By Mel Cooke, Freelance WriterWESTERN BUREAU:
A DRUM that was placed front and centre at the Neville Hall Lecture Theatre on Friday afternoon stood unattended to for most of Arthur Newland's presentation.
Its central role to the graduate student's presentation on 'Re-Sounding The Haitian Revolution in an Age of Science and Technology: From Bois Cayman to Boukman Exksperyans' was made clear near the end, when Mr. Newland explained that it was a voodoo drum, called a segun.
"It have a license. It have the name of the drum-maker, the province and so on," he said.
He then answered his own question as to what technology, what means of communication Boukman Dutty would have used in sparking the Haitian Revolution. "This would have been one of the primary technological tools. The other was the abeng," he said.
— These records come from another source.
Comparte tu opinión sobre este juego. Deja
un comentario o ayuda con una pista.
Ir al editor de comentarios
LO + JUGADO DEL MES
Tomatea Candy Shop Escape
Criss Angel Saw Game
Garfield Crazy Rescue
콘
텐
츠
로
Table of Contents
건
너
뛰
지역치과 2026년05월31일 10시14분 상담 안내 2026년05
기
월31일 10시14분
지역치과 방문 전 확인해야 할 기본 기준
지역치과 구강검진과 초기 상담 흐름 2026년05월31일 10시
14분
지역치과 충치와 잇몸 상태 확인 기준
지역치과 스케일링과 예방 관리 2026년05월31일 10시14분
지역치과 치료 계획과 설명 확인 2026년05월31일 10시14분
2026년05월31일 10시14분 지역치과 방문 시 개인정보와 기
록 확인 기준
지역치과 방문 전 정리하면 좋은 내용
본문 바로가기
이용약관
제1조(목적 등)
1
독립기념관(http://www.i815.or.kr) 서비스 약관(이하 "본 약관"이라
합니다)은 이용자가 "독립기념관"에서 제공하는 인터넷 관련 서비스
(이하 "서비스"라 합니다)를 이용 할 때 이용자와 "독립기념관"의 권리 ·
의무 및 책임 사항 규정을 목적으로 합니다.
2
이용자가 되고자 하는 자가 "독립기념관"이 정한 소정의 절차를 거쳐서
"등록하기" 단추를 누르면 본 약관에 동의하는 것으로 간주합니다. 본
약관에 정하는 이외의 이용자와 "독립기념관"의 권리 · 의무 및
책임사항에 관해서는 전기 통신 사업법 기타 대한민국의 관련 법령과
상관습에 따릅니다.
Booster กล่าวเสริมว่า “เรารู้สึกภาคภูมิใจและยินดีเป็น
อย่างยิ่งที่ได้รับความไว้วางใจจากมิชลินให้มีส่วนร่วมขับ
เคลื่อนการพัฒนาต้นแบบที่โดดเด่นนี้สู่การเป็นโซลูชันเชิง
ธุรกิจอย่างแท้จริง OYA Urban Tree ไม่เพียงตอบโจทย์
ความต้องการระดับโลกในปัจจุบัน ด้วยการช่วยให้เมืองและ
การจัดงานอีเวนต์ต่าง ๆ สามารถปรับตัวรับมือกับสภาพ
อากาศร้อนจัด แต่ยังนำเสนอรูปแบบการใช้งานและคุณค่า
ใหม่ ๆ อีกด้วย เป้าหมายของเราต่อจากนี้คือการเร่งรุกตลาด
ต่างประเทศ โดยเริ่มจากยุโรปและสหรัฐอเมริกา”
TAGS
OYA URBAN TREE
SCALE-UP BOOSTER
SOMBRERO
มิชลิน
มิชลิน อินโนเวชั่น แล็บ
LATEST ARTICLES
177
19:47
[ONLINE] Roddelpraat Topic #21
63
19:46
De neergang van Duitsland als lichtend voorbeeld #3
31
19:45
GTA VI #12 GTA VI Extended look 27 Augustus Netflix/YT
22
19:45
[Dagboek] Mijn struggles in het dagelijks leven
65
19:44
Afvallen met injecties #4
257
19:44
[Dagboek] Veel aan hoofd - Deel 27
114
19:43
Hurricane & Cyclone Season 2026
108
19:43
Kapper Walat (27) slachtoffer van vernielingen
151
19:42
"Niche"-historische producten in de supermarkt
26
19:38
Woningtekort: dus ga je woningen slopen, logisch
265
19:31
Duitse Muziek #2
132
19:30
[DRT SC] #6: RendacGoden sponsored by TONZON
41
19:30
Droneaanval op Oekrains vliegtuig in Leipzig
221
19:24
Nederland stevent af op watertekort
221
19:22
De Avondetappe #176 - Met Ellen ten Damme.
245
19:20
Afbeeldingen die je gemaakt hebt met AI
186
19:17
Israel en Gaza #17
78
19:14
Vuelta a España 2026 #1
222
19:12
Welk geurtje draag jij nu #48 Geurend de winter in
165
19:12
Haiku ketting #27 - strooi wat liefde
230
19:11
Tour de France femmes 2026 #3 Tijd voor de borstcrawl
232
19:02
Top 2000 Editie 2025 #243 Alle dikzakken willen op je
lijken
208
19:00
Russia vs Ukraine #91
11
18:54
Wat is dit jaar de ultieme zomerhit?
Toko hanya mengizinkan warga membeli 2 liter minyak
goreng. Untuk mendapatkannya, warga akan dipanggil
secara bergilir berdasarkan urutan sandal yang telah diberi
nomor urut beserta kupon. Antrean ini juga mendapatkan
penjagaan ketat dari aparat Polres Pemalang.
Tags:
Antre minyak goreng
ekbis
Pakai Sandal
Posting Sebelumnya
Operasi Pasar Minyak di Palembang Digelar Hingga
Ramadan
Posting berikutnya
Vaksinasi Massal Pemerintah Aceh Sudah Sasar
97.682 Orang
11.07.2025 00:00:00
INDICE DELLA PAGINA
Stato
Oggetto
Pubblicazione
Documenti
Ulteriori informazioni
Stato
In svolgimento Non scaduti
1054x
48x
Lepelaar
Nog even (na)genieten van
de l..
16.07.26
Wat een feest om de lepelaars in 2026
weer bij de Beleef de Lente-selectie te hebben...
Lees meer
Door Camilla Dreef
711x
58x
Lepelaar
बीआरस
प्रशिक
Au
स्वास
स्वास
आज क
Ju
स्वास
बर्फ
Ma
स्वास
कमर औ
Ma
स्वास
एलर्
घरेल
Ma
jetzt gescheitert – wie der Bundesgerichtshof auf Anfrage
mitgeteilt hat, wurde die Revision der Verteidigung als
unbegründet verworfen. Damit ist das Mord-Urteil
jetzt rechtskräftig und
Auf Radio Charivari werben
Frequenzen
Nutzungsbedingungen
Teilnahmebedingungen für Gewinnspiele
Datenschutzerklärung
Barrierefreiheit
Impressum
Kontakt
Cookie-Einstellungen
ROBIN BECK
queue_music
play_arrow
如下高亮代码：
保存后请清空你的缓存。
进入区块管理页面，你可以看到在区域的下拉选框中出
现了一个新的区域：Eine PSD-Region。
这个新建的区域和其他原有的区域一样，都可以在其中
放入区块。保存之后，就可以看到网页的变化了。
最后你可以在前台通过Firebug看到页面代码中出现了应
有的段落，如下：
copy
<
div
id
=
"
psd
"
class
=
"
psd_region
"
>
Mr. Newland's talk connected the Bois Cayman, a gathering convened by Maroon chief and Voudun high priest Boukman, who lived in Jamaica, in Haiti on August 14, 1791, with the Haitian group Boukman Eksperyans. He illustrated by word and image how the band of musicians had continued the work of the man whose name they bear.
And the connection from Jamaica was still maintained, as Newland related that in an interview with Dermott Hussey, members of the Boukman Eksperyans had said they were inspired to do for Haiti what Bob Marley had done for Jamaica.
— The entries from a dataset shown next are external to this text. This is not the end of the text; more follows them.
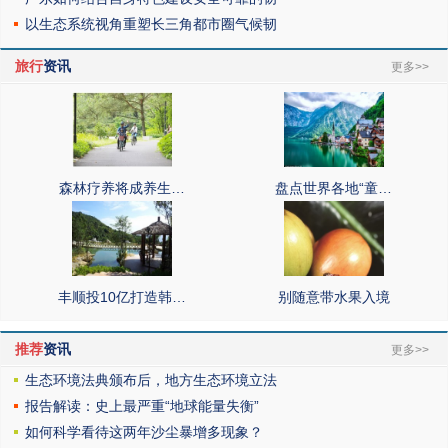
以生态系统视角重塑长三角都市圈气候韧
旅行
资讯
更多>>
森林疗养将成养生…
盘点世界各地“童…
丰顺投10亿打造韩…
别随意带水果入境
推荐
资讯
更多>>
生态环境法典颁布后，地方生态环境立法
报告解读：史上最严重“地球能量失衡”
如何科学看待这两年沙尘暴增多现象？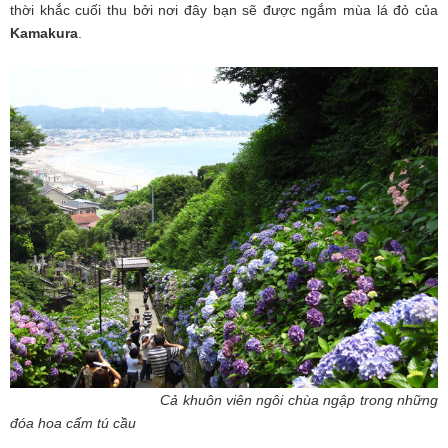
thời khắc cuối thu bởi nơi đây bạn sẽ được ngắm mùa lá đỏ của
Kamakura
.
Cả khuôn viên ngôi chùa ngập trong những
đóa hoa cẩm tú cầu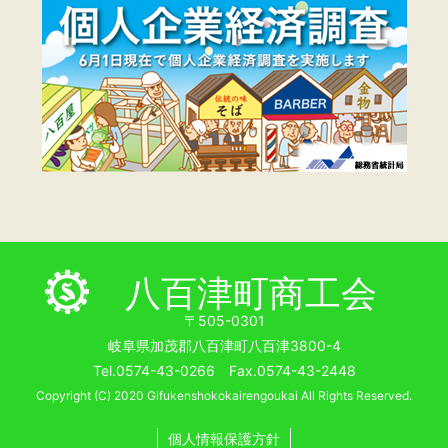
八百津町商工会
〒505-0301
岐阜県加茂郡八百津町八百津3800-4
Tel.0574-43-0266 Fax.0574-43-2448
Copyright (C) 2020 Gifukenshokokairengoukai All Rights Reserved.
個人情報保護方針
Just as how the Bois Cayman was the core of the Haitian Revolution's beginnings, Boukman Eksperyans' music has sparked real change in Haiti on more than one occasion. One was in 1986, when the Haitian people were rising up against the last remnants of 'Baby Doc' Duvalier's regime. The other was in 1991, when Boukman Eksperyans' song that "my heart will not bleed" was the rallying cry of thousands of protesters.
DRUMS
The connection with the drums was also made, as Newland introduced the group to the persons gathered inside the lecture hall with the 'groundation style' song Give Glory to God (as translated from the Haitian language the language they record in). And, keeping the Jamaican connection as always, the group has recorded in Jamaica, at Tuff Gong studios.
Using the technology of a laptop and projector, Newland showed an artist's recreation of the Bois Cayman of August 14, 1791, then leaped 213 years today to show a news clip from January this year, with the leader of the Boukman Eksperyans in the forefront of a mass protest against current Haitian president Jean-Bertrand Aristide.
"It is a part of the resounding," Newland said of the image of the Bois Cayman, which comes from the website of a US based university, stating that many such images of historical Haiti are posted on the Internet.
And, just like over two centuries ago, Newland said, "Haiti remains in the hotseat of contention with the Euro-American hegemonic power, with the rest of its neighbours unable to stand with it, isolated because the rest of us are too complacent, unwilling to risk those crumbs of privilege from the table that Haiti does not benefit from".
However, as Haiti tries to help itself, "213 years later the name Boukman reverberates with significance, to offer hope, to offer strength, to offer courage".
Noting that "we need to recreate the magic, the ability to bring about unity - solid unity" which Boukman Dutty used to mould over 100 ethnicities into an unstoppable force, Newland said what took place was the Haitians utilised the spiritual technology of the most advanced of their society. "They drew on their place," he said.
Newland also showed a clip from the movie Sankofa, which features Mutabaruka. As the audience looked at the image of a pregnant woman being lashed to death he commented: "Anyone who stan' up agains' the system must be punished - just like Haiti".
But "we no have dem guns, we no have dem bombs, we no have dem ships, but we have ourselves".